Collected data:
Content starts

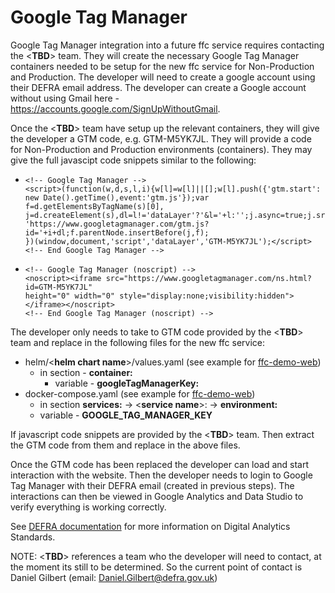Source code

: # Google Tag Manager
Google Tag Manager integration into a future ffc service requires contacting the <**TBD**> team. They will create the necessary Google Tag Manager containers needed to be setup for the new ffc service for Non-Production and Production. The developer will need to create a google account using their DEFRA email address. The developer can create a Google account without using Gmail here - https://accounts.google.com/SignUpWithoutGmail.

Once the <**TBD**> team have setup up the relevant containers, they will give the developer a GTM code, e.g. GTM-M5YK7JL. They will provide a code for Non-Production and Production environments (containers). They may give the full javascipt code snippets similar to the following:

-     <!-- Google Tag Manager -->
      <script>(function(w,d,s,l,i){w[l]=w[l]||[];w[l].push({'gtm.start':
      new Date().getTime(),event:'gtm.js'});var f=d.getElementsByTagName(s)[0],
      j=d.createElement(s),dl=l!='dataLayer'?'&l='+l:'';j.async=true;j.src=
      'https://www.googletagmanager.com/gtm.js?id='+i+dl;f.parentNode.insertBefore(j,f);
      })(window,document,'script','dataLayer','GTM-M5YK7JL');</script>
      <!-- End Google Tag Manager -->

-     <!-- Google Tag Manager (noscript) -->
      <noscript><iframe src="https://www.googletagmanager.com/ns.html?id=GTM-M5YK7JL" 
      height="0" width="0" style="display:none;visibility:hidden"></iframe></noscript>
      <!-- End Google Tag Manager (noscript) -->

The developer only needs to take to GTM code provided by the <**TBD**> team and replace in the following files for the new ffc service:
- helm/<**helm chart name**>/values.yaml (see example for [ffc-demo-web](https://github.com/DEFRA/ffc-demo-web/blob/master/helm/ffc-demo-web/values.yaml))
   * in section - **container:**
      * variable - **googleTagManagerKey:**
- docker-compose.yaml (see example for [ffc-demo-web](https://github.com/DEFRA/ffc-demo-web/blob/master/docker-compose.yaml))
   * in section **services:** -> <**service name**>: -> **environment:**
   * variable - **GOOGLE_TAG_MANAGER_KEY**

If javascript code snippets are provided by the <**TBD**> team. Then extract the GTM code from them and replace in the above files.

Once the GTM code has been replaced the developer can load and start interaction with the website. Then the developer needs to login to Google Tag Manager with their DEFRA email (created in previous steps). The interactions can then be viewed in Google Analytics and Data Studio to verify everything is working correctly.

See [DEFRA documentation](https://github.com/DEFRA/analytics-standards) for more information on Digital Analytics Standards.

NOTE: <**TBD**> references a team who the developer will need to contact, at the moment its still to be determined. So the current point of contact is Daniel Gilbert (email: Daniel.Gilbert@defra.gov.uk)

Content ends

• DIRECTIONS FOR THIS TASK
Could you transcribe every entry exactly, leaving out the pictures?

• THE ANSWER
Source code

: # Google Tag Manager
Google Tag Manager integration into a future ffc service requires contacting the <**TBD**> team. They will create the necessary Google Tag Manager containers needed to be setup for the new ffc service for Non-Production and Production. The developer will need to create a google account using their DEFRA email address. The developer can create a Google account without using Gmail here - https://accounts.google.com/SignUpWithoutGmail.

Once the <**TBD**> team have setup up the relevant containers, they will give the developer a GTM code, e.g. GTM-M5YK7JL. They will provide a code for Non-Production and Production environments (containers). They may give the full javascipt code snippets similar to the following:

-     <!-- Google Tag Manager -->
      <script>(function(w,d,s,l,i){w[l]=w[l]||[];w[l].push({'gtm.start':
      new Date().getTime(),event:'gtm.js'});var f=d.getElementsByTagName(s)[0],
      j=d.createElement(s),dl=l!='dataLayer'?'&l='+l:'';j.async=true;j.src=
      'https://www.googletagmanager.com/gtm.js?id='+i+dl;f.parentNode.insertBefore(j,f);
      })(window,document,'script','dataLayer','GTM-M5YK7JL');</script>
      <!-- End Google Tag Manager -->

-     <!-- Google Tag Manager (noscript) -->
      <noscript><iframe src="https://www.googletagmanager.com/ns.html?id=GTM-M5YK7JL" 
      height="0" width="0" style="display:none;visibility:hidden"></iframe></noscript>
      <!-- End Google Tag Manager (noscript) -->

The developer only needs to take to GTM code provided by the <**TBD**> team and replace in the following files for the new ffc service:
- helm/<**helm chart name**>/values.yaml (see example for [ffc-demo-web](https://github.com/DEFRA/ffc-demo-web/blob/master/helm/ffc-demo-web/values.yaml))
   * in section - **container:**
      * variable - **googleTagManagerKey:**
- docker-compose.yaml (see example for [ffc-demo-web](https://github.com/DEFRA/ffc-demo-web/blob/master/docker-compose.yaml))
   * in section **services:** -> <**service name**>: -> **environment:**
   * variable - **GOOGLE_TAG_MANAGER_KEY**

If javascript code snippets are provided by the <**TBD**> team. Then extract the GTM code from them and replace in the above files.

Once the GTM code has been replaced the developer can load and start interaction with the website. Then the developer needs to login to Google Tag Manager with their DEFRA email (created in previous steps). The interactions can then be viewed in Google Analytics and Data Studio to verify everything is working correctly.

See [DEFRA documentation](https://github.com/DEFRA/analytics-standards) for more information on Digital Analytics Standards.

NOTE: <**TBD**> references a team who the developer will need to contact, at the moment its still to be determined. So the current point of contact is Daniel Gilbert (email: Daniel.Gilbert@defra.gov.uk)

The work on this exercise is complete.